I’ve enjoyed all the food posts this week and am glad to hear
about stores in the Grabill area. I drove around there about
15 years ago and couldn’t find any Amish stores to shop at, so
now I’ll have to go back to the ones mentioned.
Also glad to learn that the Indiana Amish stores mentioned are
doing well. I think they will only continue to grow. Yet, as
they grow, some of the uniqueness about the stores will likely
change. I still like E & S and think it’s a great store, but
it’s a lot different than the E & S of twenty years ago. Example:
now they have a loudspeaker system that has announcements while
you’re shopping like “Second bagger needed on line two”,
and “E & S will be closing in five minutes, take your purchases
to the checkout now”. I wonder if the Ordnung of the districts
where the individual stores are located have any rules about
how much technology can be used in stores.
Ordnung and Amish stores
Al the Ordnung generally would influence what’s permitted in Amish-owned stores. Something about a loudspeaker in an Amish store seems a little off doesn’t it! Not going to see (hear) that in the Ethridge TN Amish settlement for instance.
You do have some Amish stores with electric, but the building would be rented not owned in most cases. The PA Dutch Markets are an obvious example of that.
Al in Ky., you are absolutely right about the Amish stores not being the same once they grow and expand. For example, I’m actually dreading what the Centerville Bulk Foods store in Gordonville, PA, will look like once they are finished with remodeling it, which will be sometime in April, I believe. It used to be this neat little store out in the middle of the farms with very limited parking, but you were always assured of seeing plenty of Amish and their buggies coming in and out. And they kept the shopping carts outside which was always awkward trying to get one through the non-automated, heavy doors, and then maneuvering it around the little, crowded aisles. And there was only one long wooden check-out counter with a very nice and friendly Amish woman behind it, and sometimes the line could get really long, too. But these are the little nuances that made the place neat and unique, and probably kept the prices down, as well. Now, with the remodel, I’m afraid all the charm and uniqueness will probably go out the window, in favor of more space and convenience.

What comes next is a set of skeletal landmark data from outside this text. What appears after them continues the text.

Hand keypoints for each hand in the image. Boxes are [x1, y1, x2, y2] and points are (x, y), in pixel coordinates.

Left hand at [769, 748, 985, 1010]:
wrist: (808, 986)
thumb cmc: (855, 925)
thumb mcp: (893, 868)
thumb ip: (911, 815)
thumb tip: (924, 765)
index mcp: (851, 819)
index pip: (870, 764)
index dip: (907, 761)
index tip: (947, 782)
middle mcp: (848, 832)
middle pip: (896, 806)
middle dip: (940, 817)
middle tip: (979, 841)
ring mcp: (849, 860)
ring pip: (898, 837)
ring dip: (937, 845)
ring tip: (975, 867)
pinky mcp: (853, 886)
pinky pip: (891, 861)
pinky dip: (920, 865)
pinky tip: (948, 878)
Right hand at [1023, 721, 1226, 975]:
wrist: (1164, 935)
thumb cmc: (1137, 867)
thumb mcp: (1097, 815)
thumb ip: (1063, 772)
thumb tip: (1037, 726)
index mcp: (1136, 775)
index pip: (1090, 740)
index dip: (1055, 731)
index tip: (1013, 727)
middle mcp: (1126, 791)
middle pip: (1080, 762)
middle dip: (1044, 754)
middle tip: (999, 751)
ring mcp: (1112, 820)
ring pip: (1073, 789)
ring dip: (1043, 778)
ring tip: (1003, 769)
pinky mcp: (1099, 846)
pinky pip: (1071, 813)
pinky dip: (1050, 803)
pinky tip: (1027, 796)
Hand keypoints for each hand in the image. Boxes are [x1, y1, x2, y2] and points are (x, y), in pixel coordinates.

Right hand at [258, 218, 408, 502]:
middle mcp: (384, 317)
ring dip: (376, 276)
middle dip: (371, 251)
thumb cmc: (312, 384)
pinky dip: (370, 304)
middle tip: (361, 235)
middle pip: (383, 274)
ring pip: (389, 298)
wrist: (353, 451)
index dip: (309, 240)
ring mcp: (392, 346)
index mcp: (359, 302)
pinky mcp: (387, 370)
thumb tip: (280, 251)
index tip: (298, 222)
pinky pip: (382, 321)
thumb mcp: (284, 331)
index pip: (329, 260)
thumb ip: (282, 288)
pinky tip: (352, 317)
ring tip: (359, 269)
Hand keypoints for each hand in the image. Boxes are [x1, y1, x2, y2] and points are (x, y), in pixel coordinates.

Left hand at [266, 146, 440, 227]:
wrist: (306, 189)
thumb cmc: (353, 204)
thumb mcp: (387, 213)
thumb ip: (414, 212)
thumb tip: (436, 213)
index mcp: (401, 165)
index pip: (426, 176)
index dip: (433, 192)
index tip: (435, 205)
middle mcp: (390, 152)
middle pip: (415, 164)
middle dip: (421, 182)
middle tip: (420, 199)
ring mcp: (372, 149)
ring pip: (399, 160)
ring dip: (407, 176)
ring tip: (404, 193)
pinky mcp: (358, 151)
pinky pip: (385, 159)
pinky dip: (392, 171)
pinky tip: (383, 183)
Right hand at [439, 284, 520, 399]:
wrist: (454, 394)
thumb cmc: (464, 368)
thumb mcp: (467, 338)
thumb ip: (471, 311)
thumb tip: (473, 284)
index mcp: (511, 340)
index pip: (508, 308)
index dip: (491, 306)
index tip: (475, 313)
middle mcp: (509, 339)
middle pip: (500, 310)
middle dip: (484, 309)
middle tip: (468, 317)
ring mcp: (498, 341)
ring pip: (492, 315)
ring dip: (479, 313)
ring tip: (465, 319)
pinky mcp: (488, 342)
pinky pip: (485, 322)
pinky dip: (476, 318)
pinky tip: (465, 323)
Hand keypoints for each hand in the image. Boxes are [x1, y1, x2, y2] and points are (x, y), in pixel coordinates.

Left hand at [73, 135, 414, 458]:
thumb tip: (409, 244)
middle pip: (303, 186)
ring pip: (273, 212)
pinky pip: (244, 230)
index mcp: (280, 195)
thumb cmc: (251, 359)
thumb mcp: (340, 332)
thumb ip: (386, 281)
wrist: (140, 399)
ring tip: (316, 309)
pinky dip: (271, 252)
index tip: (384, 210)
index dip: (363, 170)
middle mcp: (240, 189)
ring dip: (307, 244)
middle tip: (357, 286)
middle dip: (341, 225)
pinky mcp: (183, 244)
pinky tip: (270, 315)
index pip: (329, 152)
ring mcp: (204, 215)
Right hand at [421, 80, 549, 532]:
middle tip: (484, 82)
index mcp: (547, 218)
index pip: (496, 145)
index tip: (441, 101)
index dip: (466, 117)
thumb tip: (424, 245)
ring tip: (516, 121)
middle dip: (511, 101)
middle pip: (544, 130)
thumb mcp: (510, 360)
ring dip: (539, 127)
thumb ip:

Amish food at Belle Center, Ohio
I’ve posted on this site before. My son, Mark, is a member of the Belle Center,Ohio Amish community.
Belle Center has a great bulk food store and bakery. It is called The Country Variety Store and is owned by Marion and Fannie Schrock. They have all kinds of bulk foods. There is also a bakery on the premisis that bakes the most delicious pies, rolls, and cakes. I just finished a pan of their cinnamon rolls. I could only eat a half of one a day as they’re so big. The store is located at the juncture of US 68 and State Route 638. I know they do mail order, as well. You can call them or write. Besides bulk foods they have all kinds of interesting Amish gadgets. Here is their information:
Country Variety Store & Baked Goods
6263 US Route 68 North
Bellefontaine, OH 43311
Troyer’s have a nice general store just south of Milroy, In. on the west side of SR3. The last time I was there which was this fall, they were building on to the original building. Mary Troyer sells her home made baked goods on Fri & Sat. The price on their cheeses is very reasonable also.